What the task requires: Wherever the string "plate" appears in the listing, copy that line.

Material provided:
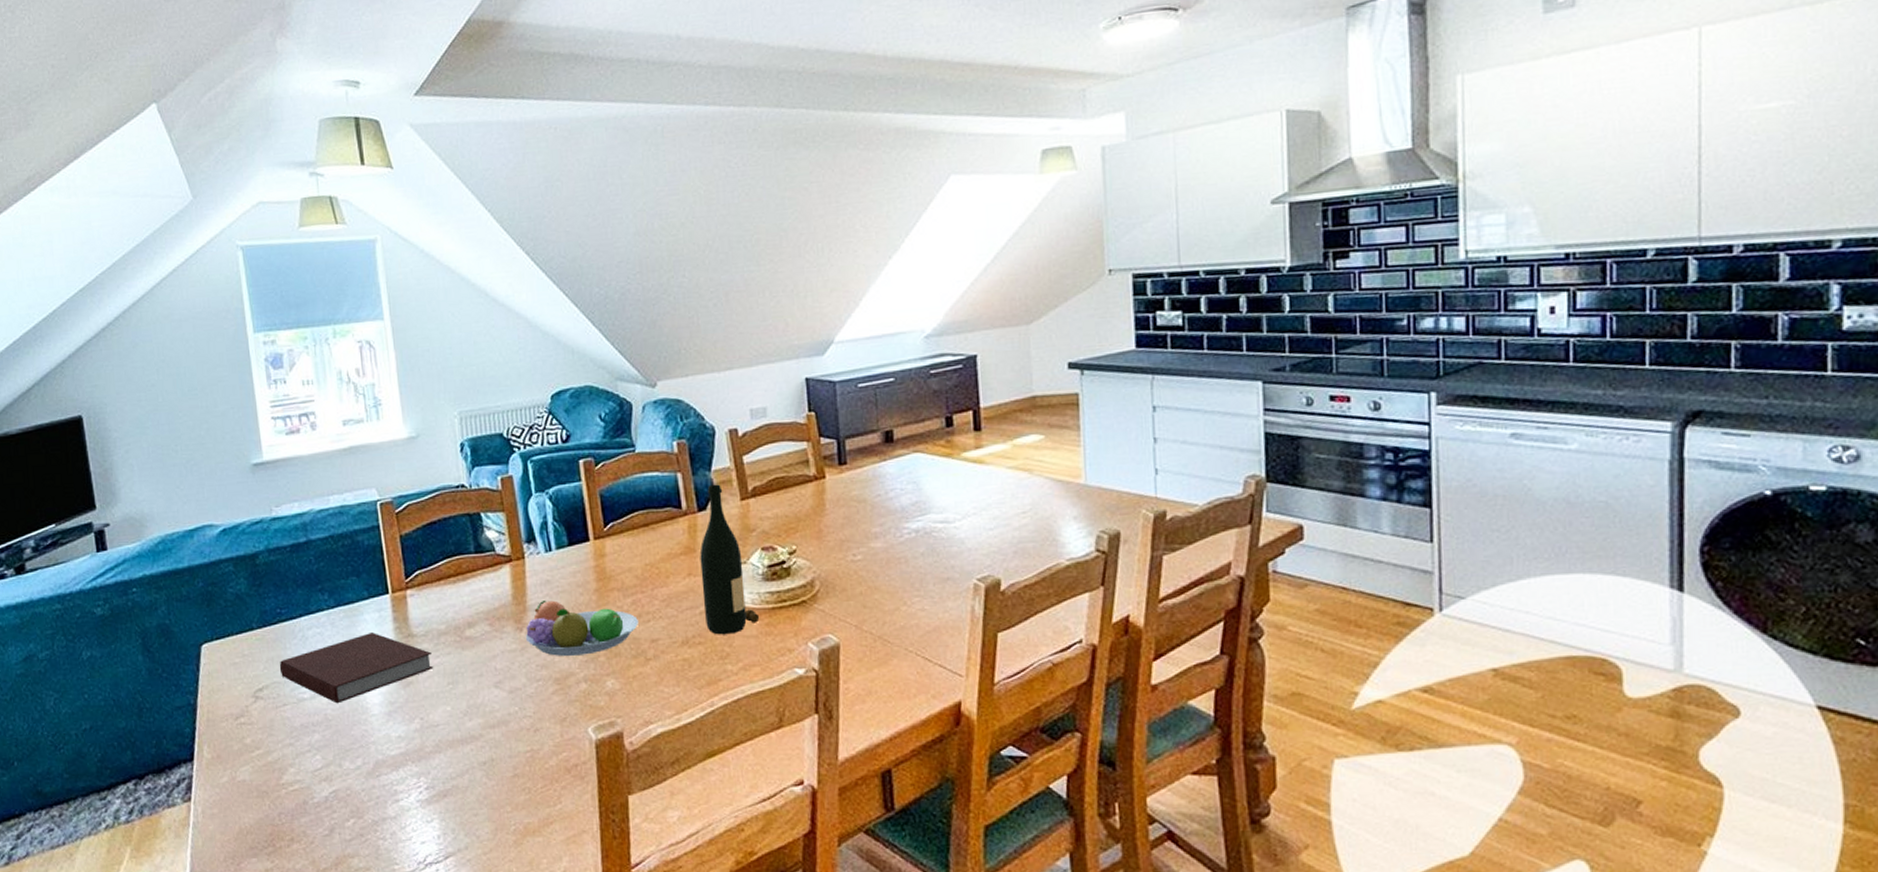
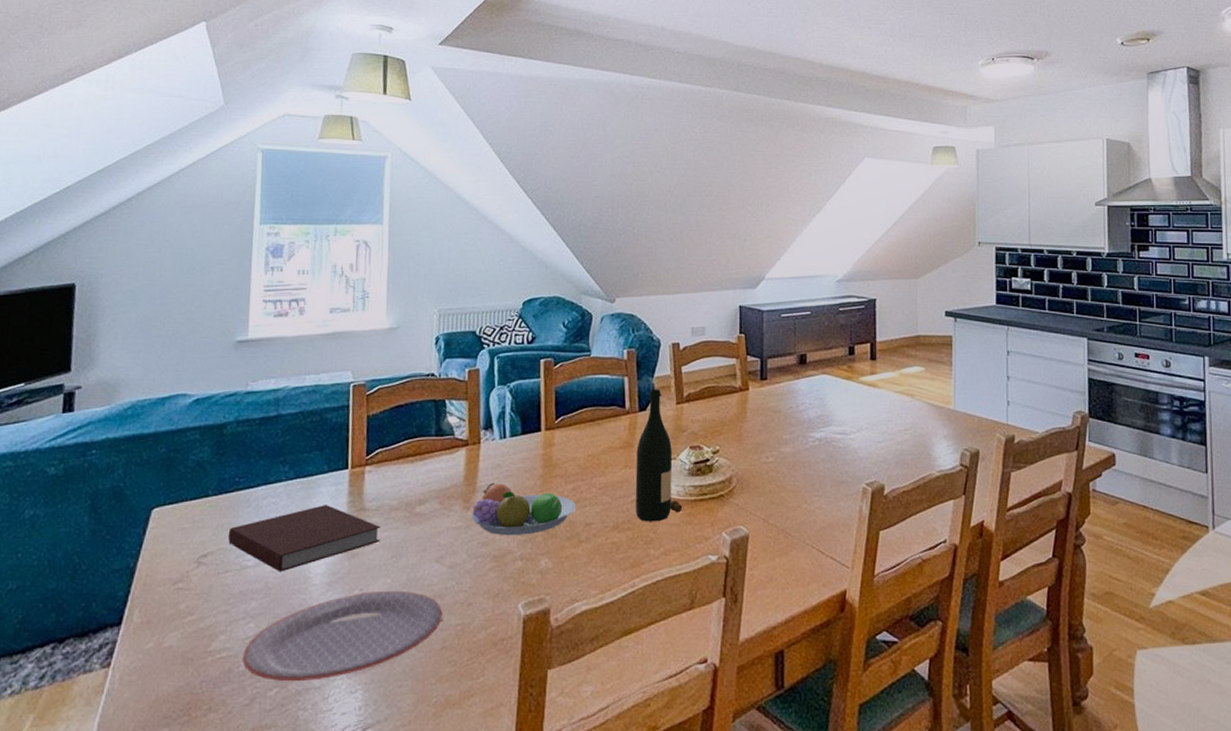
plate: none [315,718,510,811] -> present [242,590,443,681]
---
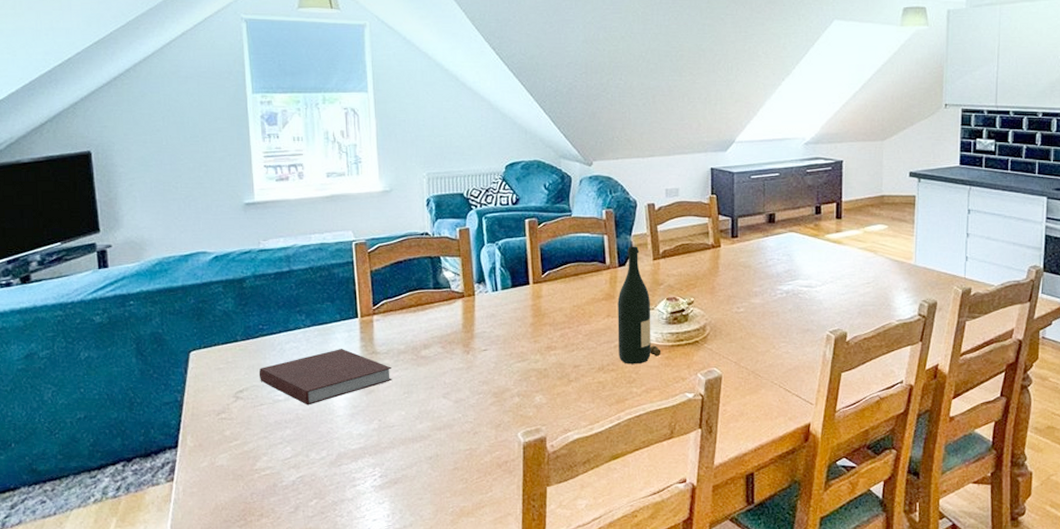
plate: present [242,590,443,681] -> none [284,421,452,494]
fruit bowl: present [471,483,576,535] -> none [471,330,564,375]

Result of this task:
plate: none [315,718,510,811] -> present [242,590,443,681]
plate: present [242,590,443,681] -> none [284,421,452,494]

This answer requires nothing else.